The novel’s main interests are the effects of the business of writing. Is it possible to make a decent living from writing culturally valuable work? Or is it only possible if artistic integrity is compromised? Based on the fates of the various characters, the latter is true – only Jasper Milvain achieves any sort of financial success. The novel also criticises the constraints of the publishing industry and the tyranny imposed on the writer required to produce a three-volume novel by the circulating libraries. Reardon in particular is tormented by the need to stretch a story out to three volumes, and there’s a certain amount of evidence of Gissing’s own torment in this respect. The novel is definitely padded in places, and makes use of cliched plot devices, although this gives insight into the validity of Reardon’s complaint. The book is also interesting on matters of class. Marian Yule’s parents have married across the class boundary, to the everlasting regret of her father; Amy and Edwin separate when his move to clerkdom threatens to declass Amy. Lack or loss of social status results in social isolation and degradation, and limits opportunities for advancement and connection. The Reardons are increasingly isolated when their increasing poverty makes it impossible for them to accept the hospitality of others, since they cannot return it; the threat of compounding this isolation through crossing a class boundary is too much for Amy. Unmarried men may attempt to challenge that social status: Mr Biffen lives like a pauper in a garret, in a poor (and, it turns out, dangerous) area; but women and married men cannot transgress class boundaries without serious consequences. Those serious consequences are played out in the tensions of Marian Yule's home and the lack of opportunity in her life. While the book celebrates, to an extent, the joys of bachelor life in a dingy garret, it also reinforces rigid social stratification.
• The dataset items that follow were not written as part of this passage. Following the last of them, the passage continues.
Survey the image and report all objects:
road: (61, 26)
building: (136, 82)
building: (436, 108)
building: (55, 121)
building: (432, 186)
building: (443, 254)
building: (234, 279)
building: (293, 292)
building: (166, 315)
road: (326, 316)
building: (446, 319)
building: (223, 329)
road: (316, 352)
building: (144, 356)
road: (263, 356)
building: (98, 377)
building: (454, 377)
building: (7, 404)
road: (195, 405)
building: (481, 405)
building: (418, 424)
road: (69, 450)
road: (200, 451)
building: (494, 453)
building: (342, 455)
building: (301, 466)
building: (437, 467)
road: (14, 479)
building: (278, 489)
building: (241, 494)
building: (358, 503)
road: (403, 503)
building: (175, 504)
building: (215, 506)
Like the other Gissing novel I've read (In the Year of Jubilee), the book deals ambiguously with its female characters and with attitudes to women. Some misogyny might be detected in the way wives are presented as a curb to literary and creative ambition, millstones around the neck of writers who might otherwise create works of genius. Although Amy is not entirely sympathetic to her husband's desire to create better-quality work, focusing more on what will sell and support her and her child, she is portrayed as strong and enduring, helpful to her husband and struggling to manage on the little money they have until they separate. This view of Amy is, however, undercut by her (probably unwitting) contribution to Mr Biffen's final decline, and her marriage to Jasper Milvain at the end of the novel. Hard-working Marian Yule might be a proto-feminist character: at first undertaking scholarship to support her father's work, she progresses to writing published under her own name. But her self-sacrifice in order to support her family, and her passivity in the face of Jasper Milvain's reluctant and reduntant courtship, undermine her agency. She is whisked off to run a library in the provinces, solving her family's financial hardship and Gissing's problem of how to end her story at one stroke.

This fascinating book foregrounds the labour of literature and locates writers, socially, as workers - but workers continually attempting to balance society's demands and their own aesthetic principles. This reminds me of the continual tightrope walk performed by members of the lower middle/upper working classes, attempting both to preserve their gentility and make enough money to live on. Throw artistic aspirations into that mix and you have a triangle that is impossible to reconcile.